Pretrained overview
Document AI offers multiple products to process documents for information for different use cases.
Pretrained parsers
For more information, go to Explore pretrained processors.
Bank statement parser
Bank statement parser extracts key-value pairs (KVP). It can extract up to 17 generic entities. Examples include: Account number, client name, bank name, and table items like deposits and withdrawals. You don't specify the fields (schema) you want to extract. Bank statement parser supports Enrichment and Normalization.
W2 parser
W2 parser extracts from the IRS Form W2 as KVP. It can extract up to 12 generic entities, including employee name, Social Security Number, employer, and wages. You don't specify the fields (schema) you want to extract. W2 parser supports Enrichment.
US passport parser
US passport parser extracts KVP. It can extract up to seven generic entities. These include given names, family names, document ID, and date of birth. You don't specify the fields (schema) you want to extract. US passport parser supports Normalization.
Utility parser
Utility parser extracts KVP. It can extract up to 75 generic entities from utility bills. These include supplier name, previous paid amount, and line items like amount, description, and product code and quantity. You don't specify the fields (schema) you want to extract with the utility parser.
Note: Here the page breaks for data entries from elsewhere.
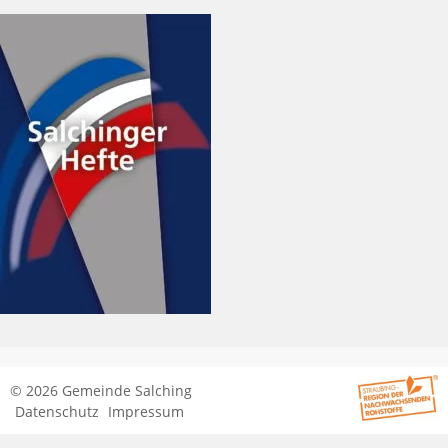
© 2026 Gemeinde Salching
Datenschutz
Impressum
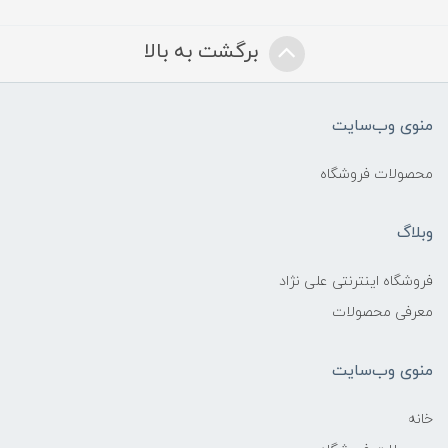
برگشت به بالا
منوی وب‌سایت
محصولات فروشگاه
وبلاگ
فروشگاه اینترنتی علی نژاد
معرفی محصولات
منوی وب‌سایت
خانه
Identity document proofing parser
Identity document proofing parser predicts the validity of ID documents using multiple signals.
fraud_signals_is_identity_document
detection: Predicts whether an image contains a recognized identity document.fraud_signals_suspicious_words
detection: Predicts whether words are present that aren't typical on IDs.fraud_signals_image_manipulation
detection: Predicts whether the image was altered or tampered with an image editing tool.fraud_signals_online_duplicate
detection: Predicts whether the image can be found online (US only).
Pay slip parser
Pay slip parser extracts KVP. It can extract up to 26 generic entities from pay slips. These include employee name, bonus, commissions, overtime, and pay date. You don't specify the fields (schema) you want to extract. Pay slip parser supports Enrichment and Normalization.
US driver license parser
US driver license parser extracts KVP. It can extract up to eight generic entities from a driver license. Examples include: Given name, family name, document ID, and expiration date. You don't specify the fields (schema) you want to extract. US driver license parser supports Normalization.
Expense parser
Expense parser extracts KVP. It can extract up to 17 generic entities from expense reports. Examples include: Expense date, supplier name, total amount, and currency. You don't specify the fields (schema) you want to extract. Expense parser supports Enrichment and Normalization.
Invoice Parser
Invoice Parser extracts KVP. It can extract up to 46 generic entities from invoices. These include invoice number, supplier name, invoice amount, tax amount, invoice date, and due date. You don't specify the fields (schema) you want to extract. Invoice Parser supports Enrichment and Normalization.
Summarizer
Summarizer gives abstract and bullet point summaries for short and long documents. Summarizer also lets you specify the output length of the summary as comprehensive, medium, or brief.